The major averages ended the day in positive territory but well off their highs for the session. The Dow edged up 38.97 points or 0.2 percent to 18,039.37, the Nasdaq inched up 5.82 points or 0.1 percent at 5,082.51 and the S&P 500 crept up 3.66 points or 0.2 percent to 2,108.86.
The initial strength on Wall Street partly reflected a positive reaction to a report from the Commerce Department showing a notable increase in retail sales in the month of May.
The Commerce Department said retail sales jumped by 1.2 percent in May, matching economists' consensus estimate.
The report also showed upward revisions to sales in the two previous months, easing concerns about recent signs of sluggishness in the U.S. economy.
James Knightley, an economist at ING Bank, said, "This report backs up the assumption that we didn't see a change in consumer psyche - that of saving rather than spending."
"Indeed, it is pretty clear that the weakness at the start of the year was weather related," he added. "This view is backed up by the rebound in housing activity and the decent payrolls number for April."
Buying interest waned not long after the open, however, as traders expressed continued concerns about outlook for monetary policy as well as Greece's struggles to reach an agreement with its creditors.
Some negative sentiment was subsequently generated by news that the International Monetary Fund has halted bailout talks with Greece.
"The ball is very much in Greece's court," IMF spokesman Gerry Rice told reporters. "There are major differences between us in most key areas. There has been no progress in narrowing these differences."
The remarks offset recent optimism generated by reports suggesting that Greece was close to an agreement to avoid a default.
Sector News
Most of the major sectors ended the day showing only modest moves, although considerable strength was visible among railroad stocks.
Reflecting the strength in the railroad sector, the Dow Jones Railroads Index surged up by 1.7 percent, climbing further off the ten-month closing low set on Tuesday. CSX Corp. (CSX) helped to lead the way higher, climbing by 2.9 percent.
Biotechnology and trucking stocks also saw some strength on the day, although buying interest was relatively subdued.
On the other hand, gold stocks fell sharply on the day, dragging the NYSE Arca Gold Bugs Index down by 2.1 percent. With the drop, the index fell to a five-month closing low.
The weakness among gold stocks came amid a decrease by the price of the precious metal, with gold for August delivery falling $6.20 to $1,180.40 an ounce.

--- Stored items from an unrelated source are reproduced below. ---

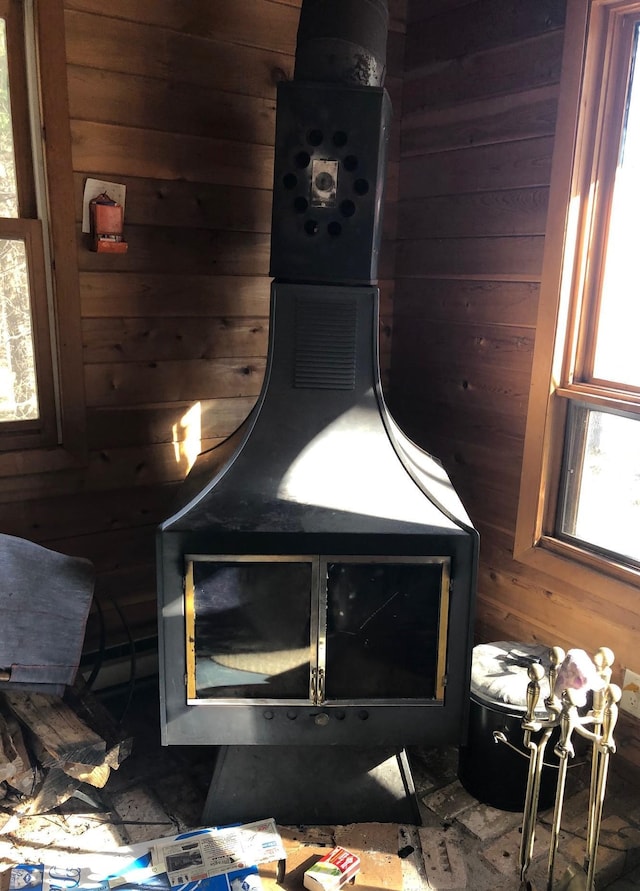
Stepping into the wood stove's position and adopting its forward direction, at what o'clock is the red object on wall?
The red object on wall is roughly at 4 o'clock from the wood stove.

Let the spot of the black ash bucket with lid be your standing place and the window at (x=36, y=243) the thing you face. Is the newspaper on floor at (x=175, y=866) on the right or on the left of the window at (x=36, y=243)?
left

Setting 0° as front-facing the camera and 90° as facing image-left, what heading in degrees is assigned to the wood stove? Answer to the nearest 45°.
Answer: approximately 0°

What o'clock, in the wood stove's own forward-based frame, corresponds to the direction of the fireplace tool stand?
The fireplace tool stand is roughly at 10 o'clock from the wood stove.

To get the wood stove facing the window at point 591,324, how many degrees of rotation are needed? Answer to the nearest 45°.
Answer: approximately 135° to its left

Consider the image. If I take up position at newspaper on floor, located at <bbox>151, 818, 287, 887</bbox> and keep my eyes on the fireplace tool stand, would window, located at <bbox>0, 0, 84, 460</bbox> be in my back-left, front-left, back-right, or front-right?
back-left
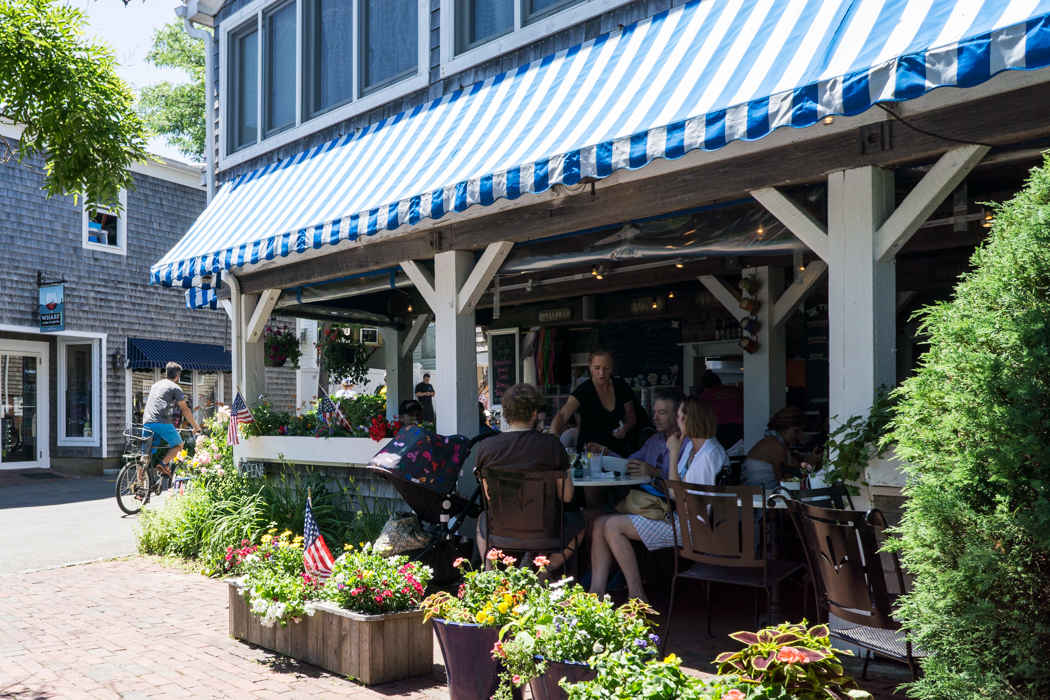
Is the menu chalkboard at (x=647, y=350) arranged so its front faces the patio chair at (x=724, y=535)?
yes

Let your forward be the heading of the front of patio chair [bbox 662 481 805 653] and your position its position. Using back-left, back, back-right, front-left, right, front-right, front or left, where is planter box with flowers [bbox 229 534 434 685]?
back-left

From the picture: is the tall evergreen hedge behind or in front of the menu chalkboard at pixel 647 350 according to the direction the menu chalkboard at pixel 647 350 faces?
in front

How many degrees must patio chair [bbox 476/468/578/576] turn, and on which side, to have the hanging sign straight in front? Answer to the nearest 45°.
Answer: approximately 45° to its left

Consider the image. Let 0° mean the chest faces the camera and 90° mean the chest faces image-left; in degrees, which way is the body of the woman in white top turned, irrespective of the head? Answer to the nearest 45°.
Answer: approximately 90°

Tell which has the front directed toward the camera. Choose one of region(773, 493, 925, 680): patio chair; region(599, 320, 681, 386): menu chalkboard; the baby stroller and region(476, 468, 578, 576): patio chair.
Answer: the menu chalkboard

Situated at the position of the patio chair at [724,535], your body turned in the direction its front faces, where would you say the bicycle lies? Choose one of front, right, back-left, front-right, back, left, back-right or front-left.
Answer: left
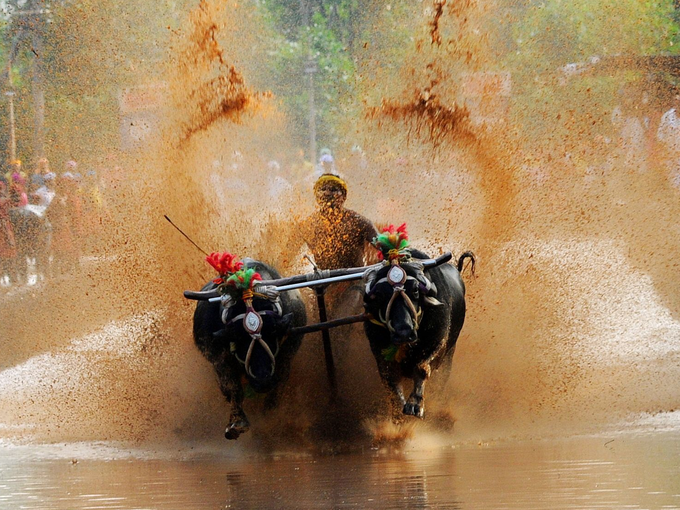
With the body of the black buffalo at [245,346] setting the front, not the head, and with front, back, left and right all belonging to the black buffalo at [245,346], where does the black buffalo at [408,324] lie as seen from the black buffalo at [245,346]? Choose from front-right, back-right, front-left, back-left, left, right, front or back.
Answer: left

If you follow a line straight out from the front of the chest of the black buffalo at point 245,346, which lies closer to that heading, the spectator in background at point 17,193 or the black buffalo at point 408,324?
the black buffalo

Oil service stocks also saw notable weakness, moving lower along with the price of crude oil. With crude for July delivery sliding $0.66 to $60.77 a barrel, the Philadelphia Oil Service Index dropped by 1.3 percent.
Other Markets
In overseas trading, stock markets across the Asia-Pacific region moved mostly higher during trading on Thursday. Japan's Nikkei 225 Index surged up by 1.7 percent, while Hong Kong's Hang Seng Index advanced by 0.8 percent.
The major European markets also moved to the upside on the day. While the U.K.'s FTSE 100 Index edged up by 0.2 percent, the German DAX Index and the French CAC 40 Index rose by 0.6 percent and 0.7 percent, respectively.
In the bond market, treasuries moved sharply higher, regaining some ground following the sell-off seen over the past several sessions. Subsequently, the yield on the benchmark ten-year note, which moves opposite of its price, tumbled by 9.5 basis points to 2.383 percent.
Looking Ahead
Trading on Friday may be impacted by another batch of U.S. economic data, with traders likely to keep an eye on reports on producer price inflation and consumer sentiment.